Originally Posted by jeff_wilson

Hashing is used to avoid some expensive sorting operations, but I don't see those being necessary here either.

What tools are you using to gather the intelligence on the Crypto and ACL and NT services calls?

Cryptographic hashes aren't used to build hash tables. And even if this program was storing lists, it would be using TStringList or TList, common delphi classes used for this kind of thing. Those don't use the crypto api.

[XBott94]

1st: new screenshot (https://www.dropbox.com/s/9hbuu680himxz3p/GURPS.PNG)

2nd: complete source code (https://www.dropbox.com/s/po0w836lkf...Code-GURPS.txt)

3rd: i learn delphi at school and we started this schoolyear. i have no idea how to write a programm like maleware or something else. the programm only generates the interface, reads the edit fields, makes rolls (x:=random(15)+3) you can choose and tells you the result on the lables. and i use the programm for my own gurps group, so it would be totally crazy if this programm was an virus.

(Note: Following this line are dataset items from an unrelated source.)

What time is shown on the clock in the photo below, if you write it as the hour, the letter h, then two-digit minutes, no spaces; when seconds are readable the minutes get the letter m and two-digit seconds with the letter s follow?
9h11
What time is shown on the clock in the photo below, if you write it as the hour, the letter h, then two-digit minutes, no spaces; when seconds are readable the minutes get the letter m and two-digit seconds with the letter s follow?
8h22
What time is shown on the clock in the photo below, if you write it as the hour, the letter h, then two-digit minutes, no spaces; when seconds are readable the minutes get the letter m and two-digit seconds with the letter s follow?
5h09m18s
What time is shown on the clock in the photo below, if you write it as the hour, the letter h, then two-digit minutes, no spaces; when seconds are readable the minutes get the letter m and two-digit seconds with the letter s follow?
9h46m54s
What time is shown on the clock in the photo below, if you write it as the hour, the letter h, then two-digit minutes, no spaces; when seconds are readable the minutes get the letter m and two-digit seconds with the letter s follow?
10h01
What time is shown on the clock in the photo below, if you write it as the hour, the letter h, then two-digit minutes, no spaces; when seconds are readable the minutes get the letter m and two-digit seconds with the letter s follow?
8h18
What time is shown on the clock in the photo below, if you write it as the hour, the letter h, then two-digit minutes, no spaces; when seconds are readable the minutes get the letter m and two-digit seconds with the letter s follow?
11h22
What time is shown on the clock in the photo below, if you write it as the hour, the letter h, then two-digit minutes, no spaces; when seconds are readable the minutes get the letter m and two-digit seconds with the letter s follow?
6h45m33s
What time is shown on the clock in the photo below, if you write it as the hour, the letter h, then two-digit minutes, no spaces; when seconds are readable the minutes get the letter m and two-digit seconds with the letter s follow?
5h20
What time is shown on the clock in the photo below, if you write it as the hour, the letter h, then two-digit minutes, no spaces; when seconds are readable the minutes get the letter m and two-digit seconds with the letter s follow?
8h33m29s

4th: if you see someone in the net whose name is xbott94 it will be usualy me because it is my nickname in the net and no hint for an botnet

[ClayDowling]

Prove you're legit and post full source. It seems unlikely though that you'd be using Delphi7 in school. It's nothing like a recent release. There are other more modern tools that are more likely for you to use. Also, I'm somewhat shocked that a school is teaching pascal instead of another language in more common usage like C++, Java or Python.

But post full source so we can build it ourselves, and we'll see if you're legit.